Tag Archives: planting design

Beth Chatto as a garden designer

Beth Chatto's Dry Garden is well planted but spatially boring

BBC Radio 4’s Woman’s Hour was broadcast from Beth Chatto’s garden today. You can find the Podcast at http://www.bbc.co.uk/radio4/womanshour/01/2008_34_mon.shtml. Beth Chatto was introduced as ‘one of England’s best-loved and most influential gardeners’. She explained that the two main influences on her garden had been her husband, who studied how plants grow in their natural habitats, and Sir Cederic Morris, an artist and gardener who lived at Benton End. Beth Chatto said she did not give much thought to colour harmonies and that her interest in plant groupings derived from an earlier love of flower arranging. She then made friends with, and was influenced by, Christopher Lloyd and Graham Stuart Thomas. Her correspondence with Christopher Lloyd, who became her friend, began when he told her off for being ‘cruel’ to her Dry Garden – by not watering the plants. I guess history will judge Christo wrong on this issue. Beth Chatto also remarked that ‘I didn’t read Gertrude Jekyll for, oh, years. But when I did, I felt a real warmth for her’.

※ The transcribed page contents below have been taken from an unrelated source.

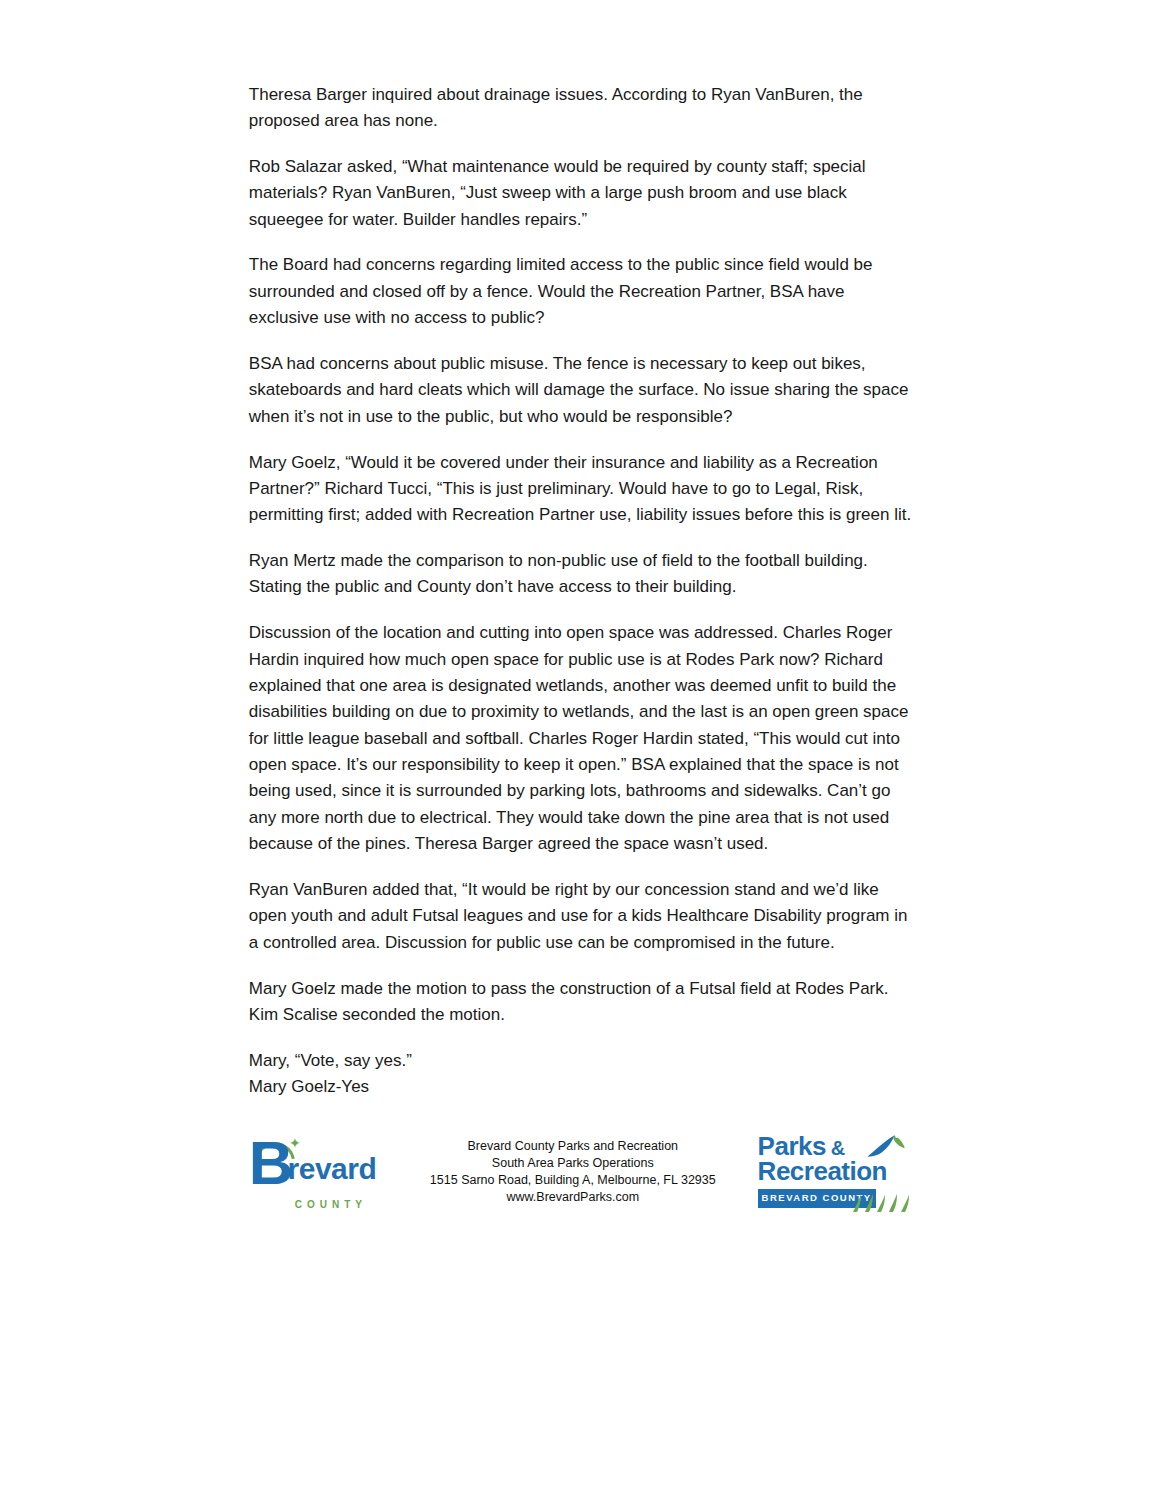Theresa Barger inquired about drainage issues. According to Ryan VanBuren, the proposed area has none.
Rob Salazar asked, “What maintenance would be required by county staff; special materials? Ryan VanBuren, “Just sweep with a large push broom and use black squeegee for water. Builder handles repairs.”
The Board had concerns regarding limited access to the public since field would be surrounded and closed off by a fence. Would the Recreation Partner, BSA have exclusive use with no access to public?
BSA had concerns about public misuse. The fence is necessary to keep out bikes, skateboards and hard cleats which will damage the surface. No issue sharing the space when it’s not in use to the public, but who would be responsible?
Mary Goelz, “Would it be covered under their insurance and liability as a Recreation Partner?” Richard Tucci, “This is just preliminary. Would have to go to Legal, Risk, permitting first; added with Recreation Partner use, liability issues before this is green lit.
Ryan Mertz made the comparison to non-public use of field to the football building. Stating the public and County don’t have access to their building.
Discussion of the location and cutting into open space was addressed. Charles Roger Hardin inquired how much open space for public use is at Rodes Park now? Richard explained that one area is designated wetlands, another was deemed unfit to build the disabilities building on due to proximity to wetlands, and the last is an open green space for little league baseball and softball. Charles Roger Hardin stated, “This would cut into open space. It’s our responsibility to keep it open.” BSA explained that the space is not being used, since it is surrounded by parking lots, bathrooms and sidewalks. Can’t go any more north due to electrical. They would take down the pine area that is not used because of the pines. Theresa Barger agreed the space wasn’t used.
Ryan VanBuren added that, “It would be right by our concession stand and we’d like open youth and adult Futsal leagues and use for a kids Healthcare Disability program in a controlled area. Discussion for public use can be compromised in the future.
Mary Goelz made the motion to pass the construction of a Futsal field at Rodes Park. Kim Scalise seconded the motion.
Mary, “Vote, say yes.”
Mary Goelz-Yes
✦
B revard
COUNTY
Brevard County Parks and Recreation
South Area Parks Operations
1515 Sarno Road, Building A, Melbourne, FL 32935
www.BrevardParks.com
Parks & Recreation
BREVARD COUNTY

She came over as a plain-speaking gardener. On the layout of her garden, the most telling remark was that ‘A path needs to go somewhere’. While full of admiration for her plants, I find the design of Beth Chatto’s Garden disappointing. It is flower arranging on the scale of a garden. There is little imagination and the spatial composition is weak. Indeed, one has to wonder if Christopher Lloyd’s approach to garden design was similar. It could well be that it was the work of his father, and of Lutyens, which give Great Dixter its charm. A dress can be made out of the most beautiful fabric without being well-cut or stylish.

Plant combinations and planting design

Bad advice on the beauty of gardens

Having long believed that good plant combinations are a key to successful planting design, I was pleased to get a copy of The Encyclopedia of planting combinations by Tony Lord and Andrew Lawson (Mitchell Beazley, 2005). They are both expert photographers and Tony Lord, who wrote the text, is a former Gardens Advisor to the UK National Trust. Unsurprisingly, the photographs are excellent – if not quite as excellent as one might have expected. Disappointingly, most of the text is about the individual plants. Since there are many books on individual plants, this could have been omitted. The plant descriptions are followed by remarks on plant combinations and, as one might expect from a pair of photographers, they have a good eye for line, colour and texture.

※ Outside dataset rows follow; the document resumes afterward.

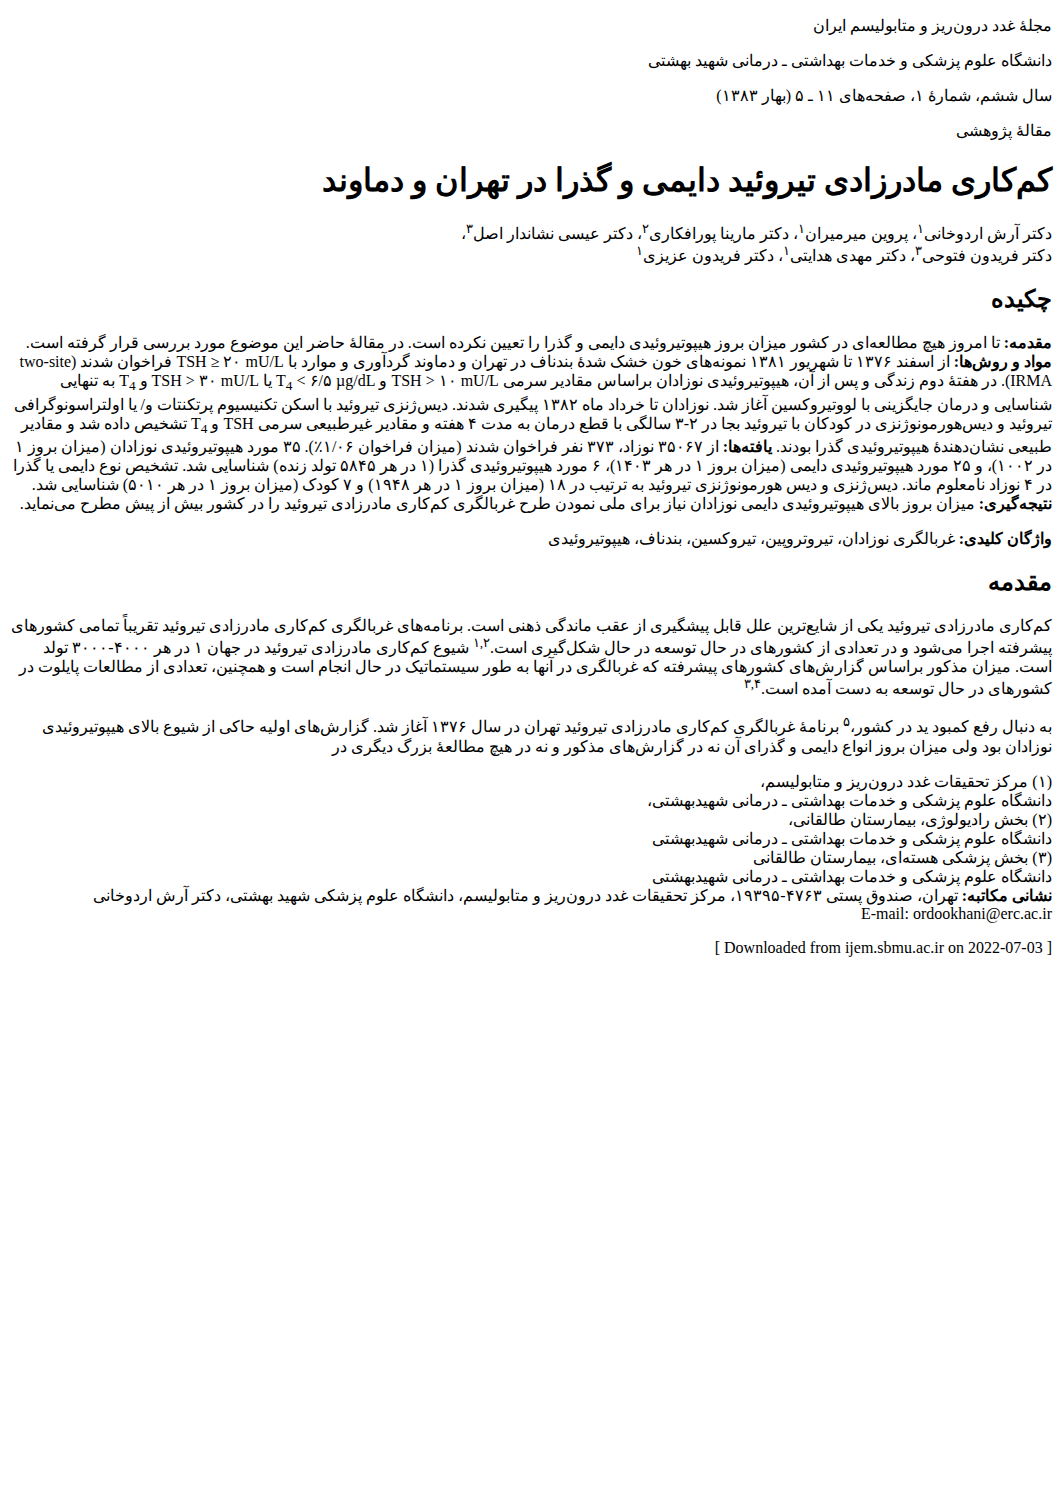مجلهٔ غدد درون‌ریز و متابولیسم ایران
دانشگاه علوم پزشکی و خدمات بهداشتی ـ درمانی شهید بهشتی
سال ششم، شمارهٔ ۱، صفحه‌های ۱۱ ـ ۵ (بهار ۱۳۸۳)
مقالهٔ پژوهشی
کم‌کاری مادرزادی تیروئید دایمی و گذرا در تهران و دماوند
دکتر آرش اردوخانی۱، پروین میرمیران۱، دکتر مارینا پورافکاری۲، دکتر عیسی نشاندار اصل۳،
دکتر فریدون فتوحی۳، دکتر مهدی هدایتی۱، دکتر فریدون عزیزی۱
چکیده
مقدمه: تا امروز هیچ مطالعه‌ای در کشور میزان بروز هیپوتیروئیدی دایمی و گذرا را تعیین نکرده است. در مقالهٔ حاضر این موضوع مورد بررسی قرار گرفته است. مواد و روش‌ها: از اسفند ۱۳۷۶ تا شهریور ۱۳۸۱ نمونه‌های خون خشک شدهٔ بندناف در تهران و دماوند گردآوری و موارد با TSH ≥ ۲۰ mU/L فراخوان شدند (two-site IRMA). در هفتهٔ دوم زندگی و پس از آن، هیپوتیروئیدی نوزادان براساس مقادیر سرمی TSH > ۱۰ mU/L و T4 < ۶/۵ µg/dL یا TSH > ۳۰ mU/L و T4 به تنهایی شناسایی و درمان جایگزینی با لووتیروکسین آغاز شد. نوزادان تا خرداد ماه ۱۳۸۲ پیگیری شدند. دیس‌ژنزی تیروئید با اسکن تکنیسیوم پرتکنتات و/ یا اولتراسونوگرافی تیروئید و دیس‌هورمونوژنزی در کودکان با تیروئید بجا در ۲-۳ سالگی با قطع درمان به مدت ۴ هفته و مقادیر غیرطبیعی سرمی TSH و T4 تشخیص داده شد و مقادیر طبیعی نشان‌دهندهٔ هیپوتیروئیدی گذرا بودند. یافته‌ها: از ۳۵۰۶۷ نوزاد، ۳۷۳ نفر فراخوان شدند (میزان فراخوان ۱/۰۶٪). ۳۵ مورد هیپوتیروئیدی نوزادان (میزان بروز ۱ در ۱۰۰۲)، و ۲۵ مورد هیپوتیروئیدی دایمی (میزان بروز ۱ در هر ۱۴۰۳)، ۶ مورد هیپوتیروئیدی گذرا (۱ در هر ۵۸۴۵ تولد زنده) شناسایی شد. تشخیص نوع دایمی یا گذرا در ۴ نوزاد نامعلوم ماند. دیس‌ژنزی و دیس هورمونوژنزی تیروئید به ترتیب در ۱۸ (میزان بروز ۱ در هر ۱۹۴۸) و ۷ کودک (میزان بروز ۱ در هر ۵۰۱۰) شناسایی شد. نتیجه‌گیری: میزان بروز بالای هیپوتیروئیدی دایمی نوزادان نیاز برای ملی نمودن طرح غربالگری کم‌کاری مادرزادی تیروئید را در کشور بیش از پیش مطرح می‌نماید.
واژگان کلیدی: غربالگری نوزادان، تیروتروپین، تیروکسین، بندناف، هیپوتیروئیدی
مقدمه
کم‌کاری مادرزادی تیروئید یکی از شایع‌ترین علل قابل پیشگیری از عقب ماندگی ذهنی است. برنامه‌های غربالگری کم‌کاری مادرزادی تیروئید تقریباً تمامی کشورهای پیشرفته اجرا می‌شود و در تعدادی از کشورهای در حال توسعه در حال شکل‌گیری است.۱,۲ شیوع کم‌کاری مادرزادی تیروئید در جهان ۱ در هر ۴۰۰۰-۳۰۰۰ تولد است. میزان مذکور براساس گزارش‌های کشورهای پیشرفته که غربالگری در آنها به طور سیستماتیک در حال انجام است و همچنین، تعدادی از مطالعات پایلوت در کشورهای در حال توسعه به دست آمده است.۳,۴
به دنبال رفع کمبود ید در کشور،۵ برنامهٔ غربالگری کم‌کاری مادرزادی تیروئید تهران در سال ۱۳۷۶ آغاز شد. گزارش‌های اولیه حاکی از شیوع بالای هیپوتیروئیدی نوزادان بود ولی میزان بروز انواع دایمی و گذرای آن نه در گزارش‌های مذکور و نه در هیچ مطالعهٔ بزرگ دیگری در
(۱) مرکز تحقیقات غدد درون‌ریز و متابولیسم،
دانشگاه علوم پزشکی و خدمات بهداشتی ـ درمانی شهیدبهشتی،
(۲) بخش رادیولوژی، بیمارستان طالقانی،
دانشگاه علوم پزشکی و خدمات بهداشتی ـ درمانی شهیدبهشتی
(۳) بخش پزشکی هسته‌ای، بیمارستان طالقانی
دانشگاه علوم پزشکی و خدمات بهداشتی ـ درمانی شهیدبهشتی
نشانی مکاتبه: تهران، صندوق پستی ۴۷۶۳-۱۹۳۹۵، مرکز تحقیقات غدد درون‌ریز و متابولیسم، دانشگاه علوم پزشکی شهید بهشتی، دکتر آرش اردوخانی
E-mail: ordookhani@erc.ac.ir
[ Downloaded from ijem.sbmu.ac.ir on 2022-07-03 ]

The most surprising thing about the book is the appalling standard of the introductory section on ‘The art of combining plants’. It reveals the author to have no understanding of garden design as a fine art and somewhat reminded me of books written in the 1920s. Take the opening statement as an example: ‘A garden’s beauty invariably comes from the plants that it contains, the way they work together, and the overall effect they produce’. Does this apply to the Alhambra, to Versailles, to the Taj Mahal or to Rousham? Of course not. A garden is a composition of five elements: landform, vegetation, structures, water and paving. If one element is strong and the other four are weak you will not have a truly great garden.

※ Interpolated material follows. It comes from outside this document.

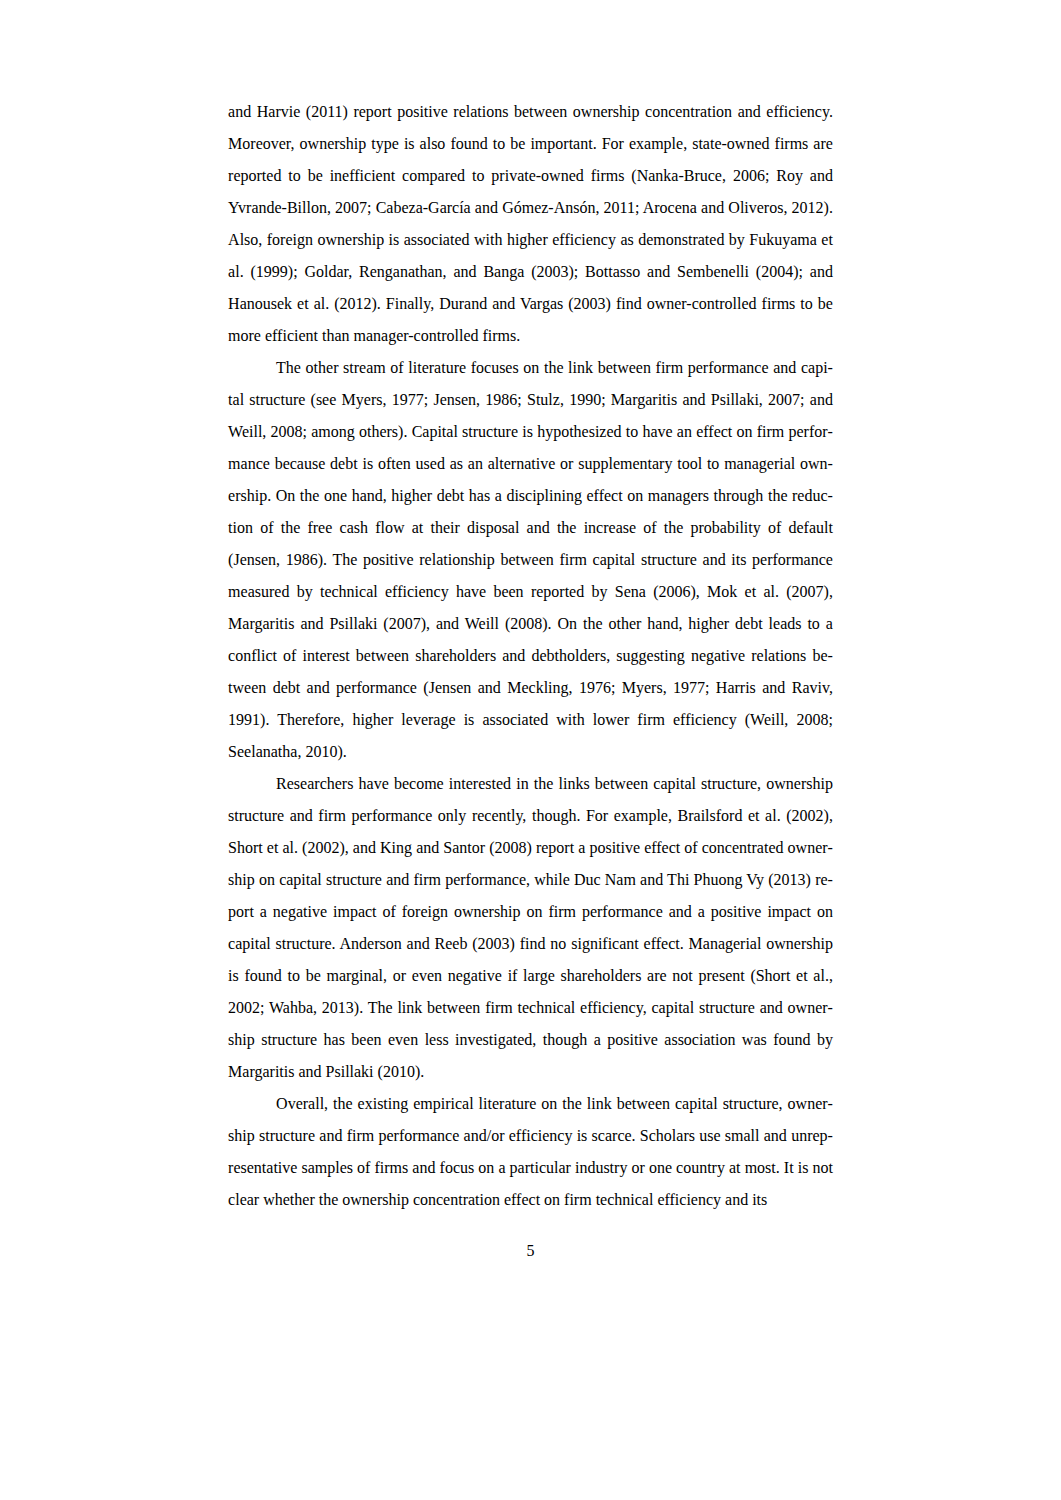and Harvie (2011) report positive relations between ownership concentration and efficiency. Moreover, ownership type is also found to be important. For example, state-owned firms are reported to be inefficient compared to private-owned firms (Nanka-Bruce, 2006; Roy and Yvrande-Billon, 2007; Cabeza-García and Gómez-Ansón, 2011; Arocena and Oliveros, 2012). Also, foreign ownership is associated with higher efficiency as demonstrated by Fukuyama et al. (1999); Goldar, Renganathan, and Banga (2003); Bottasso and Sembenelli (2004); and Hanousek et al. (2012). Finally, Durand and Vargas (2003) find owner-controlled firms to be more efficient than manager-controlled firms.
The other stream of literature focuses on the link between firm performance and capital structure (see Myers, 1977; Jensen, 1986; Stulz, 1990; Margaritis and Psillaki, 2007; and Weill, 2008; among others). Capital structure is hypothesized to have an effect on firm performance because debt is often used as an alternative or supplementary tool to managerial ownership. On the one hand, higher debt has a disciplining effect on managers through the reduction of the free cash flow at their disposal and the increase of the probability of default (Jensen, 1986). The positive relationship between firm capital structure and its performance measured by technical efficiency have been reported by Sena (2006), Mok et al. (2007), Margaritis and Psillaki (2007), and Weill (2008). On the other hand, higher debt leads to a conflict of interest between shareholders and debtholders, suggesting negative relations between debt and performance (Jensen and Meckling, 1976; Myers, 1977; Harris and Raviv, 1991). Therefore, higher leverage is associated with lower firm efficiency (Weill, 2008; Seelanatha, 2010).
Researchers have become interested in the links between capital structure, ownership structure and firm performance only recently, though. For example, Brailsford et al. (2002), Short et al. (2002), and King and Santor (2008) report a positive effect of concentrated ownership on capital structure and firm performance, while Duc Nam and Thi Phuong Vy (2013) report a negative impact of foreign ownership on firm performance and a positive impact on capital structure. Anderson and Reeb (2003) find no significant effect. Managerial ownership is found to be marginal, or even negative if large shareholders are not present (Short et al., 2002; Wahba, 2013). The link between firm technical efficiency, capital structure and ownership structure has been even less investigated, though a positive association was found by Margaritis and Psillaki (2010).
Overall, the existing empirical literature on the link between capital structure, ownership structure and firm performance and/or efficiency is scarce. Scholars use small and unrepresentative samples of firms and focus on a particular industry or one country at most. It is not clear whether the ownership concentration effect on firm technical efficiency and its
5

After this blinkered introduction, the first sentence is ‘Making a successful garden is a question of balancing what is already there with what is required of the plot’. But what IS ‘required of the plot’. The author does not say. The second section (p.13) opens with the sentence ‘Once any hard landscaping is in place, selection of the plants can begin’. Goodness gracious me! You should not employ a gardener when you want your central heating fixed – and you should not employ a horticulturalist when you want a design for your garden. Similarly, the UK National Trust should employ horticulturalists for horticultural advice and garden designers as gardens advisors.